— BEGIN Dataset entries —
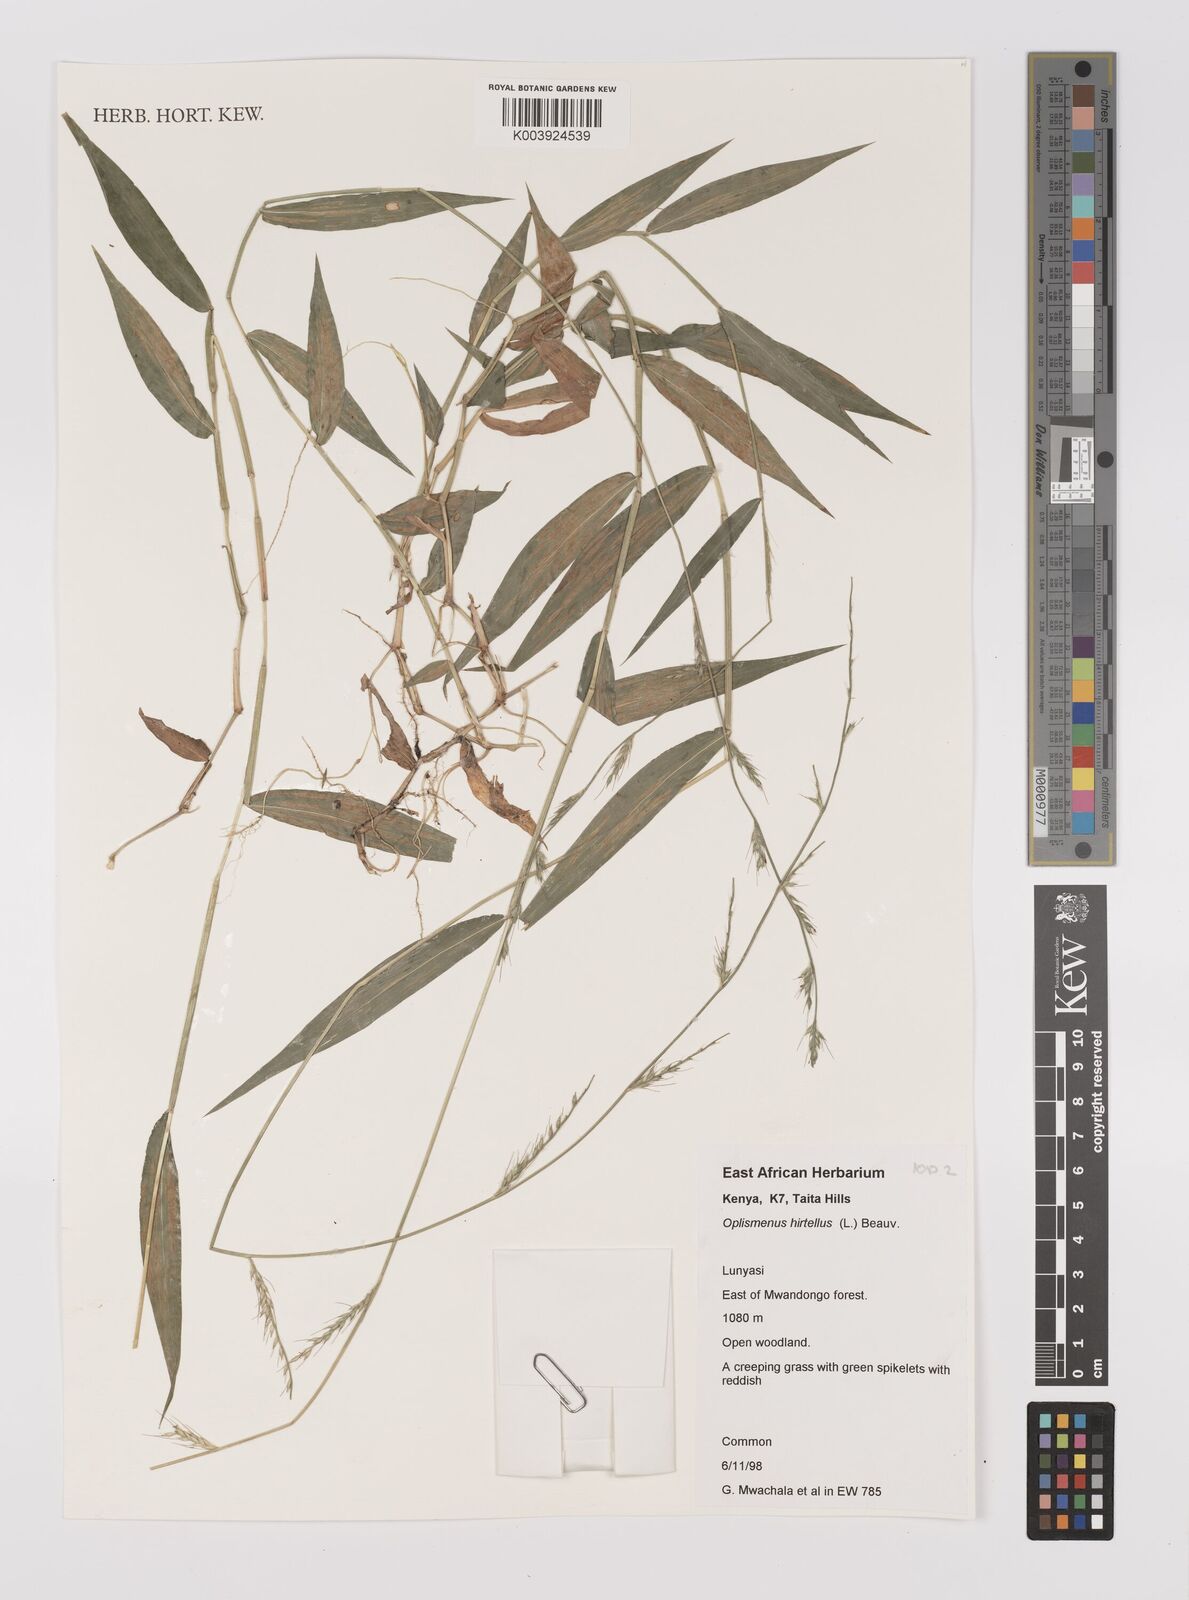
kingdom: Plantae
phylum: Tracheophyta
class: Liliopsida
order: Poales
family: Poaceae
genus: Oplismenus
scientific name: Oplismenus hirtellus
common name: Basketgrass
— END Dataset entries —
Please rewrite the lines of all the records with "common name" changed to "vernacular name" and everything else untouched. Omit the pictures from your answer.

kingdom: Plantae
phylum: Tracheophyta
class: Liliopsida
order: Poales
family: Poaceae
genus: Oplismenus
scientific name: Oplismenus hirtellus
vernacular name: Basketgrass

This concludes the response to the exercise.